Üç top ve Topaç
Çocuk oyuncağı sizinde bildiğiniz gibi, bende severim cambazların ellerinde üç topu çevirmesini, nasıl başarırlar diye de hep hayret ederim. Bu zamanda ise yeni cambazlar türedi, sirklerde yapmıyorlar artık, ellerine ülkenin menfaatlerini değiştirecek üç top alıyorlar döndürüp duruyorlar bizde acaba düşürecekler mi diye onları seyre dalıyoruz. Ve kucağımıza istedikleri topu düşürüveriyorlar. Şimdiki topları da kardeşlik adı altında açılım.
Kardeş olmak isteyenin hiç siz kavga çıkardığını gördünüz mü, önce kavga edelim sonra kardeş olalım. Önce ben gelip senin malına zarar vereyim sonra kardeş olalım, olalım da ama önce benim isteklerim var. Kavga eden sen kardeş olmak isteyen sen ve istekleri olan da sen. Bu ne lahana ne perhiz. Ben ülkemde kardeşçe yaşıyorum ülkemin adı da Türkiye cumhuriyeti bunu inkâr eden varsa burada ne işi var. İsteyen istediği dilde konuşuyor, istediği yerde ibadetini yapıyor, istediğini giyiyor. Açılımı ne diye yapıyoruz. Hepimiz kardeş değimliyiz? 30 Ağustos ta sırt sırta verip biz kazanmadık mı bu zaferleri, bizim dedelerimiz değil mi Erzurum da, Sivas ta kardeşçe aynı sofraya bağdaş kuran.

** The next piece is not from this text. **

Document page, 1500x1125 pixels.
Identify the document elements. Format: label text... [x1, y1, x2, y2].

Topaç oynayanız var mı, bende az oynadım ama biliyorum ki topacı sağdan sararsanız sağa, soldan sararsanız da sola döner. Birileri eskiden döndükleri yeri unutuveriyorlar şimdi tam tersi istikamette dönüyorlar. İstedikleri yönde ipi sarmada ve döndürmede ustalar. Bizde aaaa ne güzel dönüyor diye seyre dalıyoruz. Menfaat dostlar menfaat, bunun adı çıkar, ya da sinekten yağ çıkarma, diğeri de İneği sağma. Sütümüz bol mu bari. Bitmiyor yıllardır sağdığız da yetmedi.

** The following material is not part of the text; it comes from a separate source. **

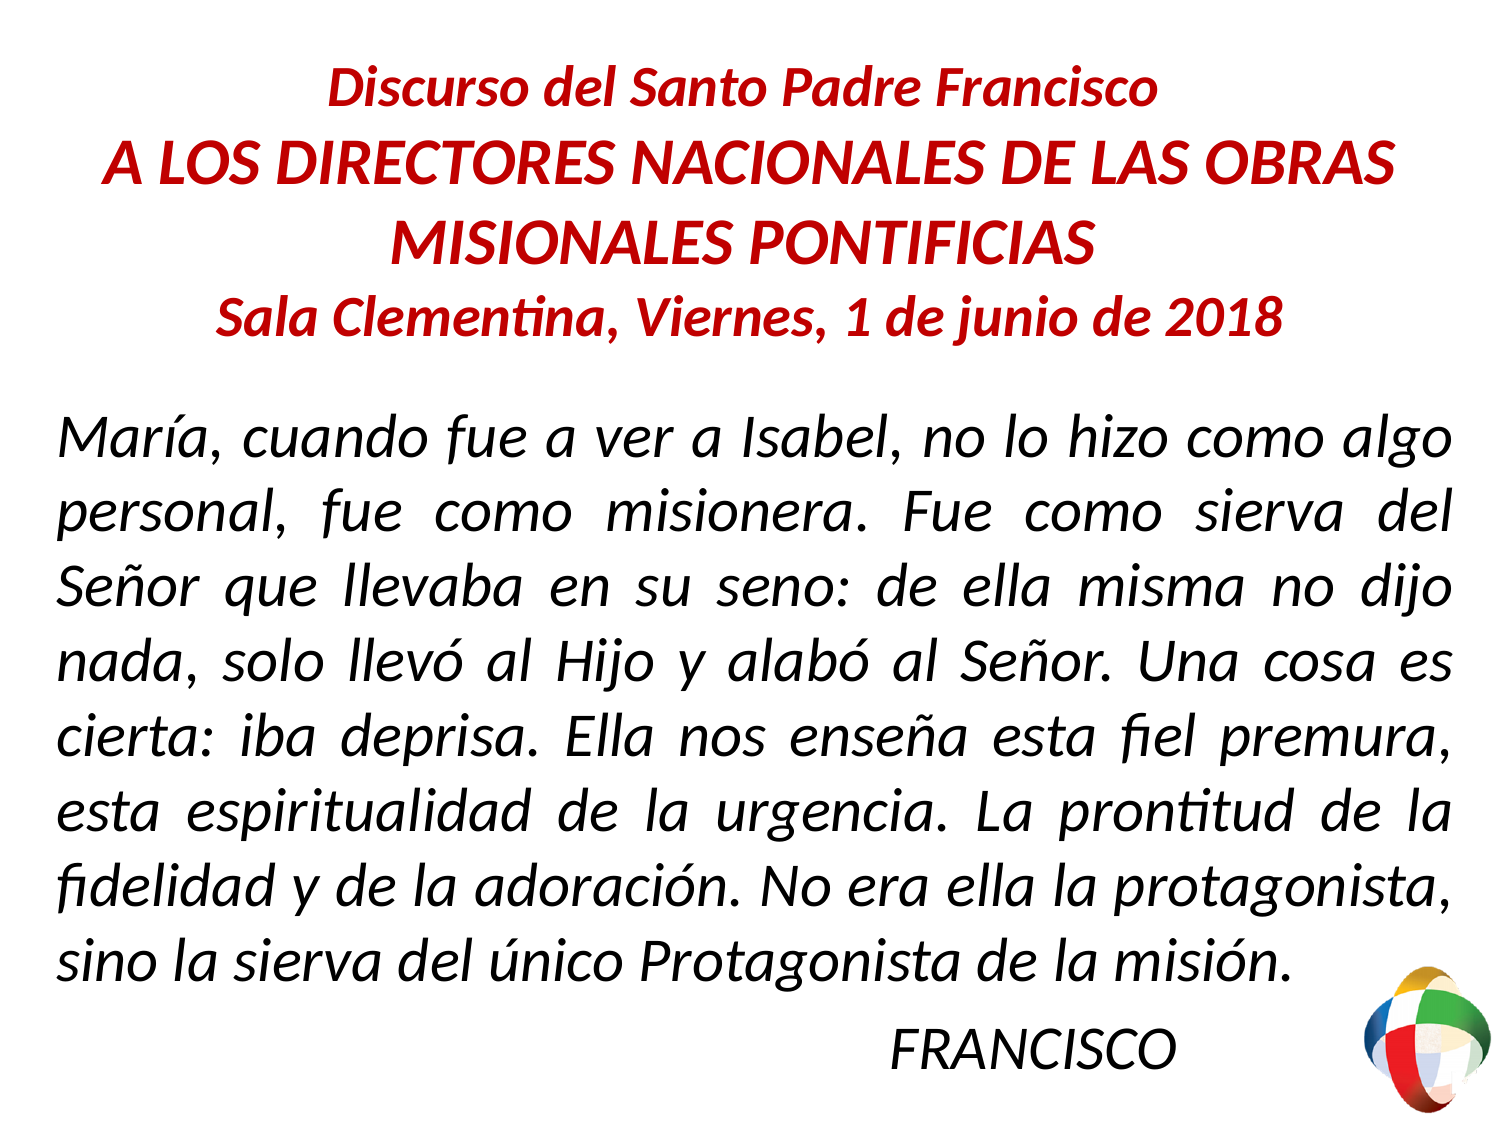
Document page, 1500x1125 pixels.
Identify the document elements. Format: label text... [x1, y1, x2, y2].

picture [1352, 957, 1495, 1120]
list María, cuando fue a ver a Isabel, no lo hizo como algo personal, fue como misionera. Fue como sierva del Señor que llevaba en su seno: de ella misma no dijo nada, solo llevó al Hijo y alabó al Señor. Una cosa es cierta: iba deprisa. Ella nos enseña esta fiel premura, esta espiritualidad de la urgencia. La prontitud de la fidelidad y de la adoración. No era ella la protagonista, sino la sierva del único Protagonista de la misión. FRANCISCO [41, 387, 1471, 1125]
title Discurso del Santo Padre Francisco A LOS DIRECTORES NACIONALES DE LAS OBRAS MISIONALES PONTIFICIAS Sala Clementina, Viernes, 1 de junio de 2018 [29, 80, 1471, 386]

Mustafa Kemal İzmir İktisat Kongresini açarken ne diyor:
Arkadaşlar, Osmanlı Devleti hakikatte ve fiilen mahrum-u istiklal bir hale getirilmiştir. Bir devlet ki, tebasına koyduğu vergiyi ecnebilere koyamaz; bir devlet ki gümrükleri için rüsum muamelesi vesaire tanzimi hakkında men edilir, bir devlet ki, ecnebiler üzerinde hakk-ı kazasını tatbikten mahrumdur, o devlete müstakil denilemez… Hayatını teminden aciz olan devlet müstakil olabilir mi? Osmanlı ülkesi ‘’ecnebilerin müstemlekesi’’nden başka bir şey değildi. Osmanlı halkı, Türk milleti esir vaziyete getirilmişti. Bu netice arz ettiğim gibi, milletin kendi irade ve hâkimiyetine malik bulunmamasından, şunun bunun elinde istimal edilmesinden neş’et etmişti. O halde diyebiliriz ki, milli bir devir yaşamıyorduk.

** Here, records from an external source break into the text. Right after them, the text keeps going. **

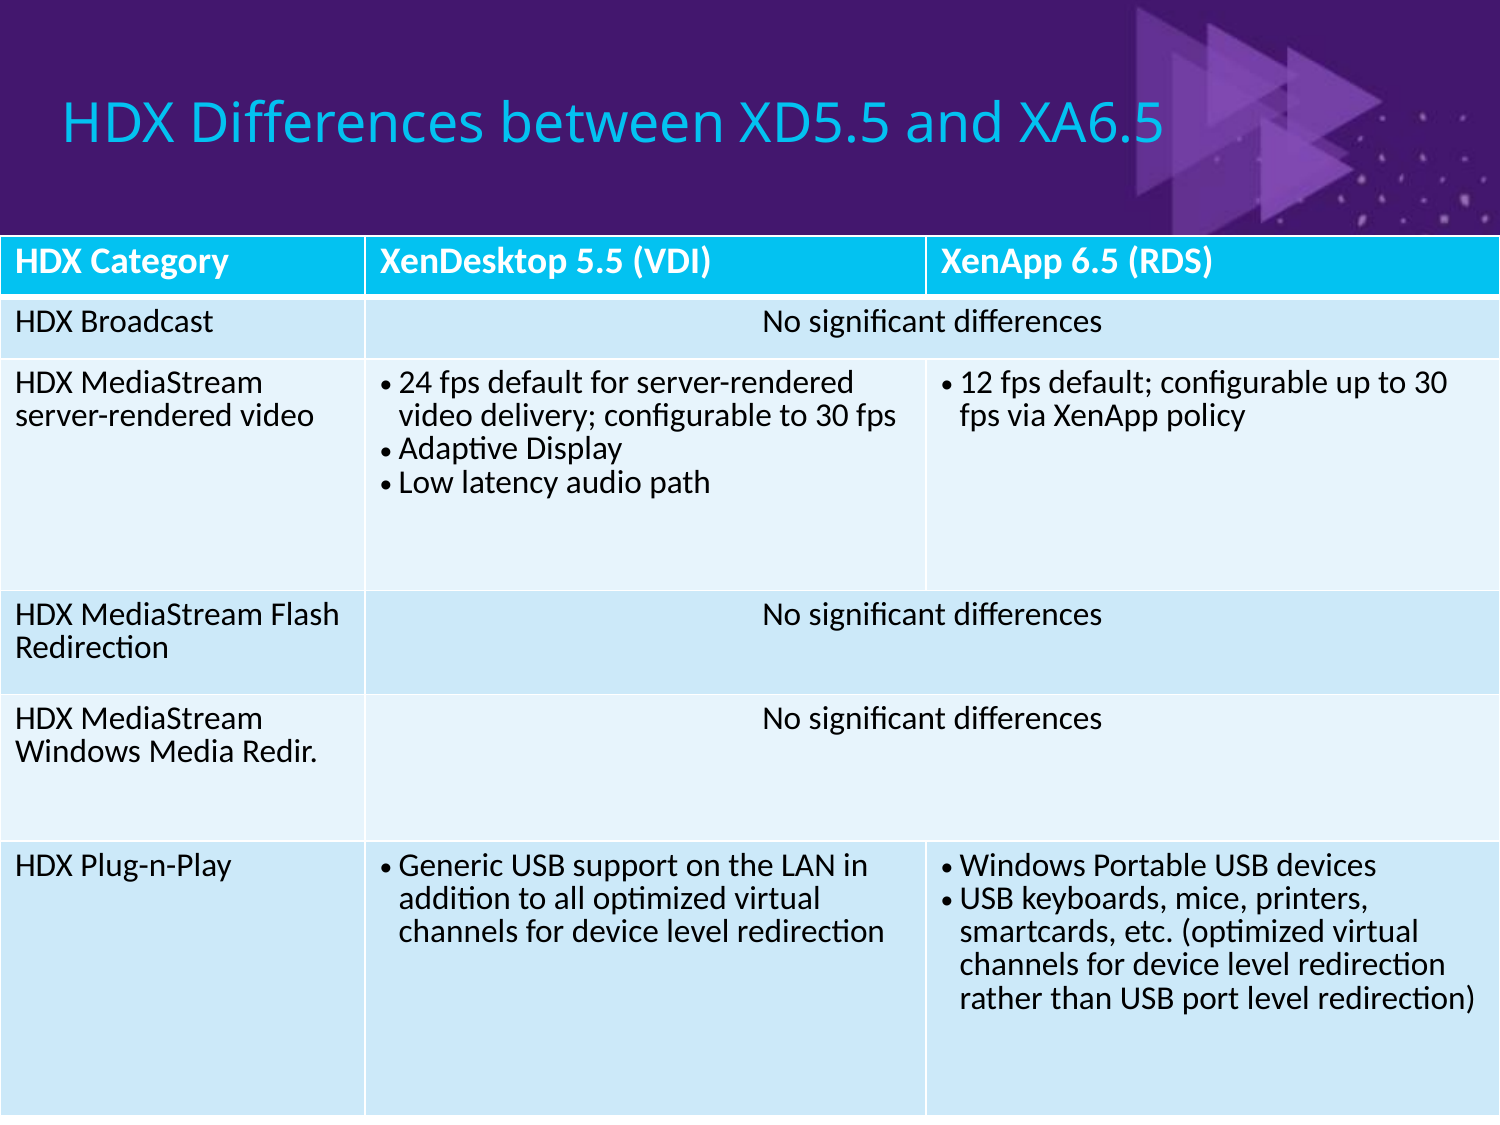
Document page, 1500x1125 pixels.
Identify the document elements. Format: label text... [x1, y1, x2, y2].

table_cell HDX MediaStream Flash Redirection [1, 591, 364, 694]
table_cell HDX Broadcast [1, 300, 364, 358]
table_cell HDX MediaStream server-rendered video [1, 360, 364, 590]
table_cell 24 fps default for server-rendered video delivery; configurable to 30 fps Adaptive Display Low latency audio path [366, 360, 925, 590]
table_cell No significant differences [366, 695, 1499, 840]
table_cell No significant differences [366, 300, 1499, 358]
table_header HDX Category [1, 237, 364, 294]
table_cell 12 fps default; configurable up to 30 fps via XenApp policy [927, 360, 1499, 590]
table_header XenDesktop 5.5 (VDI) [366, 237, 925, 294]
table_header XenApp 6.5 (RDS) [927, 237, 1499, 294]
picture [0, 0, 1500, 235]
table_cell No significant differences [366, 591, 1499, 694]
table_cell HDX MediaStream Windows Media Redir. [1, 695, 364, 840]
table_cell HDX Plug-n-Play [1, 842, 364, 1115]
table_cell Windows Portable USB devices USB keyboards, mice, printers, smartcards, etc. (optimized virtual channels for device level redirection rather than USB port level redirection) [927, 842, 1499, 1115]
table_cell Generic USB support on the LAN in addition to all optimized virtual channels for device level redirection [366, 842, 925, 1115]
title HDX Differences between XD5.5 and XA6.5 [46, 79, 1438, 163]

Atam millet kavramıyla istedikleri gibi oynuyorlar. Topaç misali bizi istedikleri yöne de sarıyorlar. Haykırmalarımız, iniltilerimiz ise tıpkı ülserli bir midede eriyiveren bir sap maydanoz gibi eridi gitti. Seslerimiz ise uzay boşluğunda yankılanıyor, havanda su dövüyoruz. Vücudumuza batan iğneleri ise atacağımıza, yok edeceğimize, acımadı acımadı diye gülerek izliyoruz. Atam dava arkadaşlarını, seninle yeni bir cumhuriyet kurmak isteyen dedelerimizi özlüyoruz.
Sevgiyle kalın, sevgisizlere sevgi verin, sevdalılara eşlik edin. Sevemeyenlerinde bir gün sevgiyi tadacaklarını unutmayın.